• Task directions:
Return the listing below unchanged, minus its pictures.

• Material for this task:

=== Section Start ===

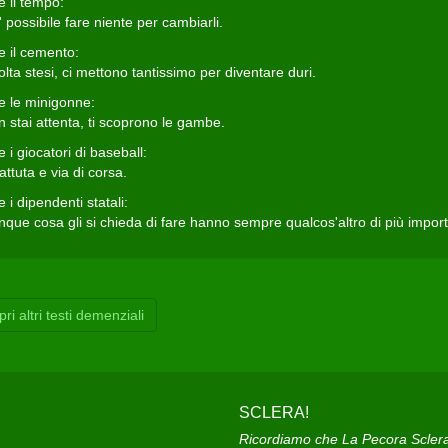
e il tempo:
 possibile fare niente per cambiarli.
e il cemento:
lta stesi, ci mettono tantissimo per diventare duri.
e le minigonne:
 stai attenta, ti scoprono le gambe.
 i giocatori di baseball:
ttuta e via di corsa.
 i dipendenti statali:
nque cosa gli si chieda di fare hanno sempre qualcos'altro di più import
ri altri testi demenziali
SCLERA!
Ricordiamo che La Pecora Sclera e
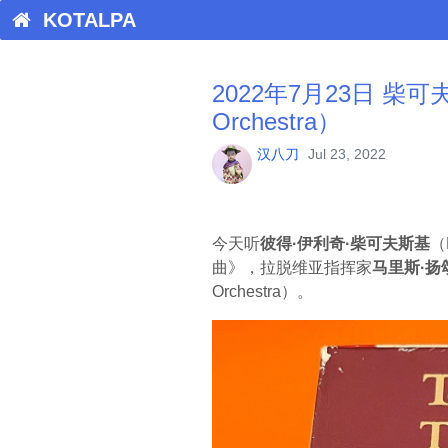
KOTALPA
2022年7月23日 柴可夫斯基
Orchestra）
汉八刀
Jul 23, 2022
今天听
彼得·伊利奇·柴可夫斯基
（
曲》，拉脱维亚指挥家
马里斯·扬
Orchestra）。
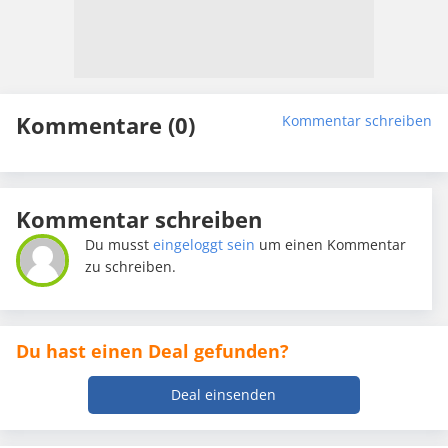
Kommentare (0)
Kommentar schreiben
Kommentar schreiben
Du musst
eingeloggt sein
um einen Kommentar
zu schreiben.
Du hast einen Deal gefunden?
Deal einsenden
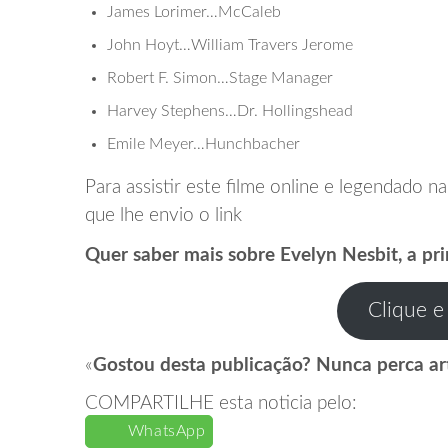
James Lorimer…McCaleb
John Hoyt…William Travers Jerome
Robert F. Simon…Stage Manager
Harvey Stephens…Dr. Hollingshead
Emile Meyer…Hunchbacher
Para assistir este filme online e legendado n
que lhe envio o link
Quer saber mais sobre Evelyn Nesbit, a pr
Clique e
«
Gostou desta publicação? Nunca perca ar
COMPARTILHE esta noticia pelo:
WhatsApp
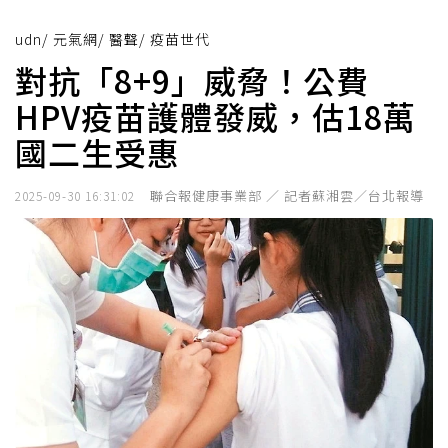
udn
/
元氣網
/
醫聲
/
疫苗世代
對抗「8+9」威脅！公費
HPV疫苗護體發威，估18萬
國二生受惠
聯合報健康事業部 ／ 記者蘇湘雲／台北報導
2025-09-30 16:31:02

=== Section End ===

• Output:
e il tempo:
 possibile fare niente per cambiarli.
e il cemento:
lta stesi, ci mettono tantissimo per diventare duri.
e le minigonne:
 stai attenta, ti scoprono le gambe.
 i giocatori di baseball:
ttuta e via di corsa.
 i dipendenti statali:
nque cosa gli si chieda di fare hanno sempre qualcos'altro di più import
ri altri testi demenziali
SCLERA!
Ricordiamo che La Pecora Sclera e
KOTALPA
2022年7月23日 柴可夫斯基
Orchestra）
汉八刀
Jul 23, 2022
今天听
彼得·伊利奇·柴可夫斯基
（
曲》，拉脱维亚指挥家
马里斯·扬
Orchestra）。
Kommentare (0)
Kommentar schreiben
Kommentar schreiben
Du musst
eingeloggt sein
um einen Kommentar
zu schreiben.
Du hast einen Deal gefunden?
Deal einsenden
James Lorimer…McCaleb
John Hoyt…William Travers Jerome
Robert F. Simon…Stage Manager
Harvey Stephens…Dr. Hollingshead
Emile Meyer…Hunchbacher
Para assistir este filme online e legendado n
que lhe envio o link
Quer saber mais sobre Evelyn Nesbit, a pr
Clique e
«
Gostou desta publicação? Nunca perca ar
COMPARTILHE esta noticia pelo:
WhatsApp
udn
/
元氣網
/
醫聲
/
疫苗世代
對抗「8+9」威脅！公費
HPV疫苗護體發威，估18萬
國二生受惠
聯合報健康事業部 ／ 記者蘇湘雲／台北報導
2025-09-30 16:31:02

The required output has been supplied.